TESTO DEL DOCUMENTO:
┌──

Il prossimo 14 giugno 2026 saremo chiamati alle urne per esprimerci sulla revisione della Legge sul servizio civile. Si tratta di un tema che tocca da vicino il funzionamento del nostro sistema di milizia e, più in generale, la capacità della Svizzera di garantire sicurezza, solidarietà e coesione.
Negli ultimi anni, il numero di passaggi dall’esercito al servizio civile è aumentato in modo marcato. Questo fenomeno non riguarda soltanto l’esercito, ma ha ripercussioni anche sulla protezione civile e quindi sulla capacità di gestione delle emergenze. Quando un numero crescente di persone lascia l’esercito, infatti, si riduce il bacino complessivo di cittadine e cittadini disponibili per intervenire in caso di necessità. Il risultato è un sistema più fragile proprio nei momenti in cui dovrebbe dimostrarsi più solido ed efficiente.
Un primo argomento a favore del Sì riguarda dunque il ripristino dell’equilibrio tra i diversi strumenti del nostro modello di milizia. Esercito, protezione civile e servizio civile devono essere complementari e rafforzarsi a vicenda, non entrare in competizione. Solo così è possibile assicurare una risposta coordinata ed efficace alle sfide del presente e del futuro.

└──

Output strutturati di posa
┌──

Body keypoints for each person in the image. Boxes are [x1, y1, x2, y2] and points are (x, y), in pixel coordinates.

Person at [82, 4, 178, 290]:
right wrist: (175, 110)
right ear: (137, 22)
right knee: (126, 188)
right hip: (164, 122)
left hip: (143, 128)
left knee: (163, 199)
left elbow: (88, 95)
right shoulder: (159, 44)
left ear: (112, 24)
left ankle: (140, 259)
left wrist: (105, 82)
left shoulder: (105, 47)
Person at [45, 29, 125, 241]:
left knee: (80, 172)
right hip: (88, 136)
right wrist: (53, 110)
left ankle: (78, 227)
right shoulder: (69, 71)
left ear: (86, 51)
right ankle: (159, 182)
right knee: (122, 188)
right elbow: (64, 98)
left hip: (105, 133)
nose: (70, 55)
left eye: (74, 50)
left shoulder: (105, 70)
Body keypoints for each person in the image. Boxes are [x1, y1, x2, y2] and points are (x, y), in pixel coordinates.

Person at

└──
┌──

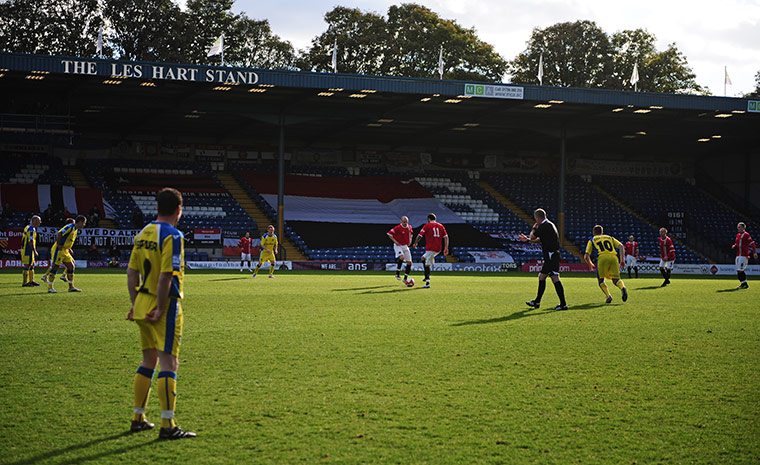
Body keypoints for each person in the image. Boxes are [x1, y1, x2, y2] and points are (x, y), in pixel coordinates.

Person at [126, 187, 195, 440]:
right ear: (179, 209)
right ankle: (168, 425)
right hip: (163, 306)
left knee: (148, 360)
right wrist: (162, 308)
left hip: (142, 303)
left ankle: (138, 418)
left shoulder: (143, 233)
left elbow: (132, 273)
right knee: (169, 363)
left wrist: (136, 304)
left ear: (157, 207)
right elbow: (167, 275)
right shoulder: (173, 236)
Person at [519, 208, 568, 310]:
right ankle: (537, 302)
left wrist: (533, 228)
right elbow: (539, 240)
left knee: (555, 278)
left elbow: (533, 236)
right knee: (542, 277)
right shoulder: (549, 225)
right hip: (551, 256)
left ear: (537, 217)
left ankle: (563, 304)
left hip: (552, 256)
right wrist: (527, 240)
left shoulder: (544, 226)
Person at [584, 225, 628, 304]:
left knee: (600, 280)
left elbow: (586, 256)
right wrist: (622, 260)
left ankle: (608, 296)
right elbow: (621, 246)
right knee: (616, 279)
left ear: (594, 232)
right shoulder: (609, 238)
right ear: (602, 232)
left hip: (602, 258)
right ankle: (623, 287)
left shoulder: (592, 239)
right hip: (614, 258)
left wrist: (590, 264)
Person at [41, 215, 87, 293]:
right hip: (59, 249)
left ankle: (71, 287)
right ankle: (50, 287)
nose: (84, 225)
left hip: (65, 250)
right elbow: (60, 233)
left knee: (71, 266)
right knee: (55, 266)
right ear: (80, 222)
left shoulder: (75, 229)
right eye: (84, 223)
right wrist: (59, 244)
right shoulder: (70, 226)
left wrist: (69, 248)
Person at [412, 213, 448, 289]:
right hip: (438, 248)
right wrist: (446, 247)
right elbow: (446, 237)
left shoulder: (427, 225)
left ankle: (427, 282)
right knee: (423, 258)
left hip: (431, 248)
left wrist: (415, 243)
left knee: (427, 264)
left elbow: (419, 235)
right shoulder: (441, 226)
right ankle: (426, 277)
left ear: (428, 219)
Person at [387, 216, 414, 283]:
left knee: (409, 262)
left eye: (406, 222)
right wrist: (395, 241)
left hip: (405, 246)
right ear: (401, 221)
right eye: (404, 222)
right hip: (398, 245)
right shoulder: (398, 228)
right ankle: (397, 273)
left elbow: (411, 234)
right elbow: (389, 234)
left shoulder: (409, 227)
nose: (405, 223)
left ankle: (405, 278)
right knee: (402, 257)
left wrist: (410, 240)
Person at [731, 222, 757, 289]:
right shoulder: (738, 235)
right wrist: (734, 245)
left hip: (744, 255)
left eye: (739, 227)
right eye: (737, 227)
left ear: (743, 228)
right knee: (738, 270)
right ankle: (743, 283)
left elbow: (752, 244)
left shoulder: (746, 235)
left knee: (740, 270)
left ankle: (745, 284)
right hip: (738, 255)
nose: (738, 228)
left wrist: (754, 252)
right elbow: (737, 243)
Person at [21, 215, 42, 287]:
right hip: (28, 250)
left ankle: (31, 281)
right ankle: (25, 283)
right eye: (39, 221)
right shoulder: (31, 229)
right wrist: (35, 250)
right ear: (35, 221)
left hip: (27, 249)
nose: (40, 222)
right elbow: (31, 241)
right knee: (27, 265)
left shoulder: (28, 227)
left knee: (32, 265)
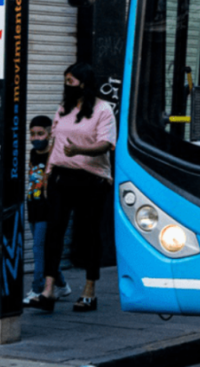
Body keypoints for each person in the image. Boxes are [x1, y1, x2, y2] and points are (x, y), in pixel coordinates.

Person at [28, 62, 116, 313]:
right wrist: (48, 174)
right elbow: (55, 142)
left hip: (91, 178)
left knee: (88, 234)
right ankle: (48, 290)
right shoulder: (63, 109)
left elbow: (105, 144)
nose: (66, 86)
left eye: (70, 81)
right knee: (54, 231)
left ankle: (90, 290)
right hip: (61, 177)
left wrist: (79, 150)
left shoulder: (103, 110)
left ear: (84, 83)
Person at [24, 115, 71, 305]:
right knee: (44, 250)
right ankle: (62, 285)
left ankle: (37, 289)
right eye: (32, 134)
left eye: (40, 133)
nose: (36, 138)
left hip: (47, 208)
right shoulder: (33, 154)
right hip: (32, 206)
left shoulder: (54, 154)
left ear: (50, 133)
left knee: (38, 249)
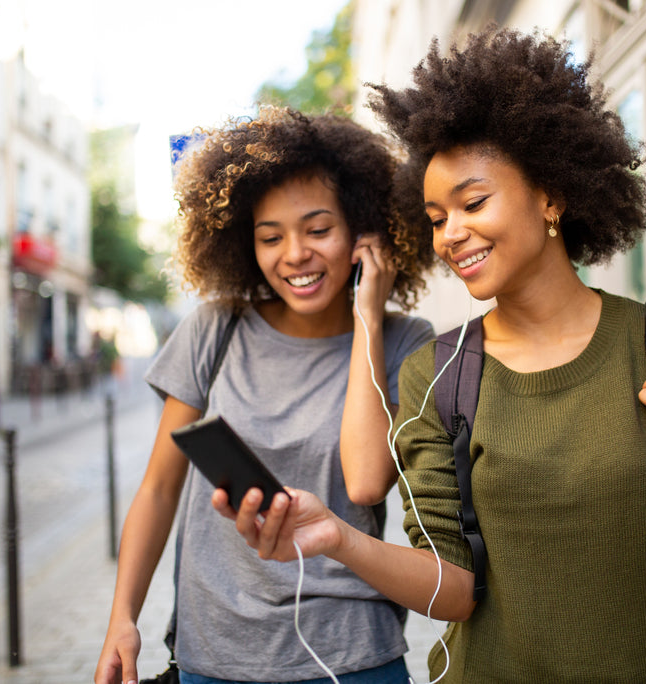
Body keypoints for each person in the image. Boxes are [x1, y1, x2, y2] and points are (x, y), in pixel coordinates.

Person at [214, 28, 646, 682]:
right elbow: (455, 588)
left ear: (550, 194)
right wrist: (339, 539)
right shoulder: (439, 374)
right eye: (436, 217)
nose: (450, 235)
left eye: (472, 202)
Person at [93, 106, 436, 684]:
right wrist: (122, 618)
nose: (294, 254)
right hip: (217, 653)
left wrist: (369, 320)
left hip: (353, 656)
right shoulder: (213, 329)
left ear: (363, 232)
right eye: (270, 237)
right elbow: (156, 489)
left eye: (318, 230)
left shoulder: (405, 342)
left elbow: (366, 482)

└──

SCOPO DEL COMPITO: Traduci in inglese questa frase del testo sul servizio civile: «Esercito, protezione civile e servizio civile devono essere complementari e rafforzarsi a vicenda, non entrare in competizione.»

SOLUZIONE DEL COMPITO: The army, civil protection and civilian service must be complementary and strengthen one another, not compete.